» **WHAT NEEDS TO BE DONE**: Reproduce exactly the lines below, from the first one through the line containing "(503, 722) = (177, 421): white", and omit any pictures.
***** STORED DATA *****
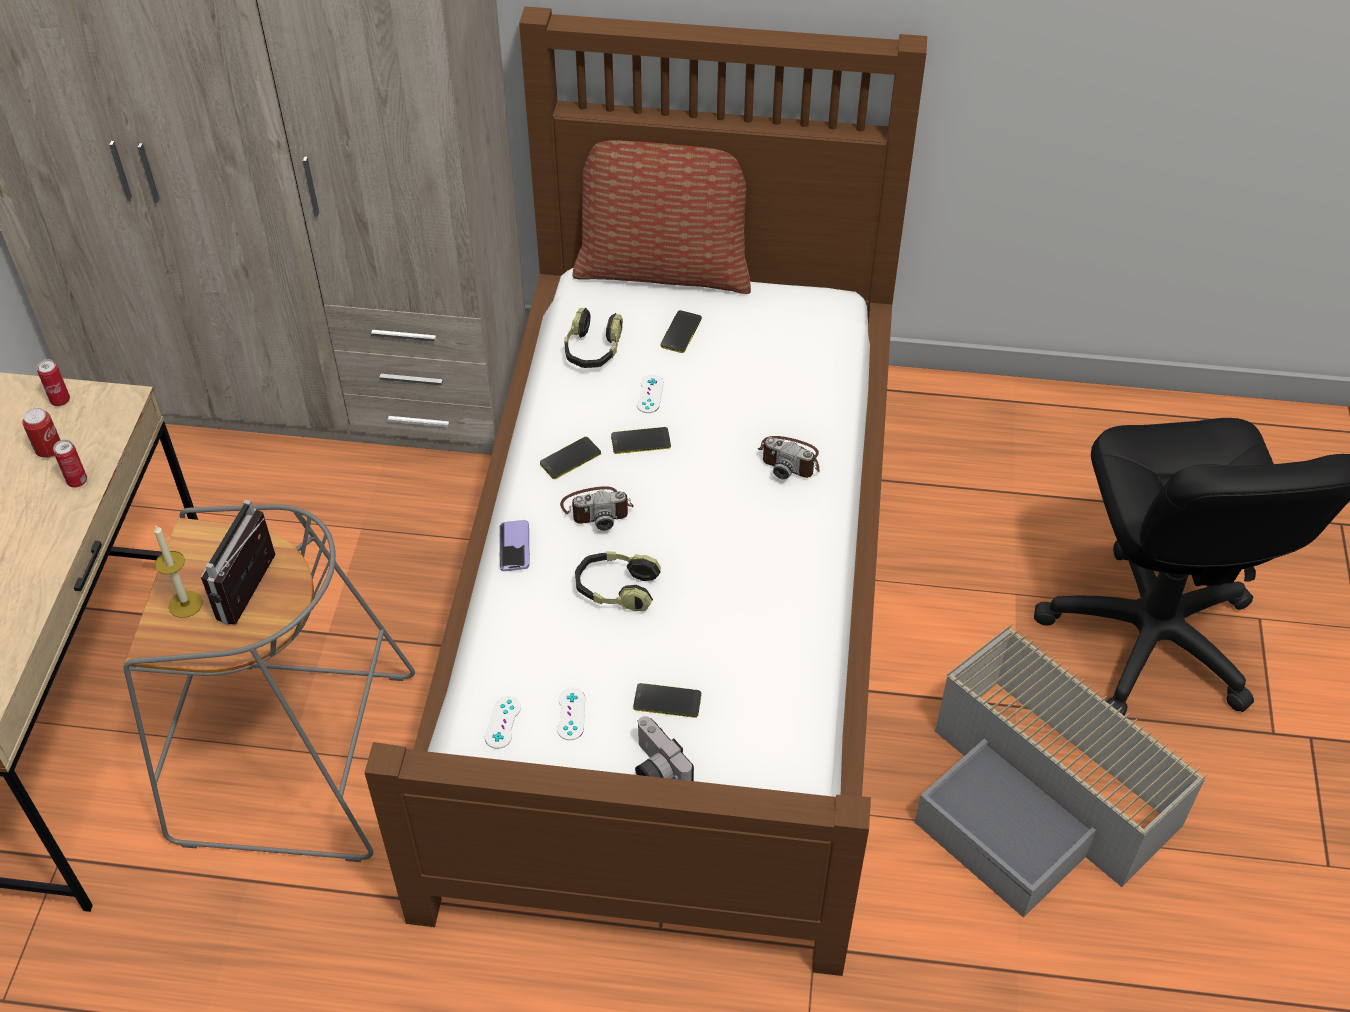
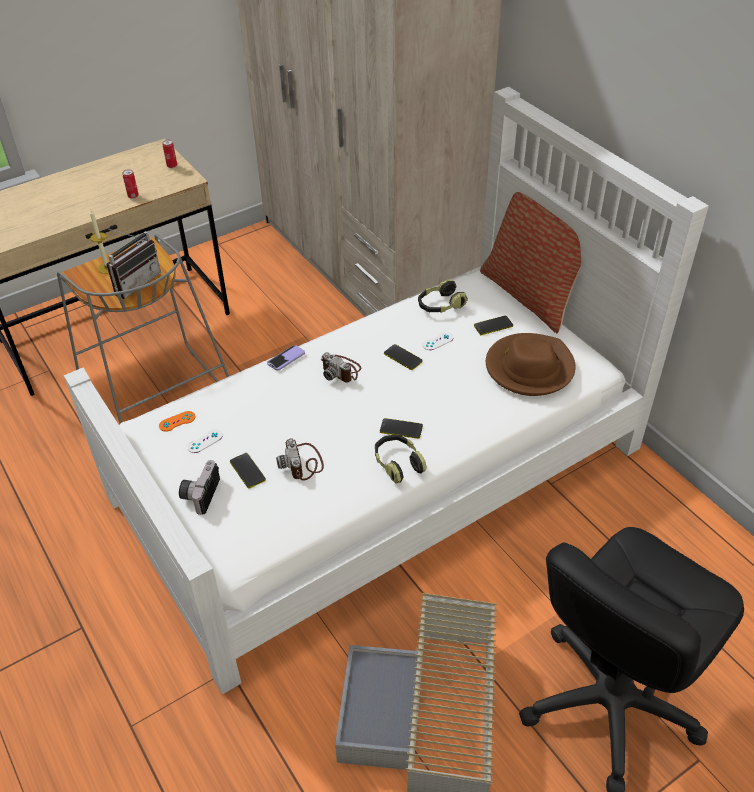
camera: 50 degrees right, 5 degrees down
(49, 450) = (142, 180): can -> none
(256, 592) = (134, 282): radio -> radio turned 150 degrees clockwise
(503, 722) = (177, 421): white game controller -> orange game controller
(570, 458) = (362, 342): phone -> phone (401, 429)
(616, 589) = (298, 408): headphones -> headphones (398, 463)
(675, 609) = (380, 471): brown bed -> white bed
(779, 352) = (529, 368): none -> brown hat
(790, 459) = (460, 418): camera -> camera (303, 463)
*****
» **WRITTEN RESPONSE**:
camera: 50 degrees right, 5 degrees down
(49, 450) = (142, 180): can -> none
(256, 592) = (134, 282): radio -> radio turned 150 degrees clockwise
(503, 722) = (177, 421): white game controller -> orange game controller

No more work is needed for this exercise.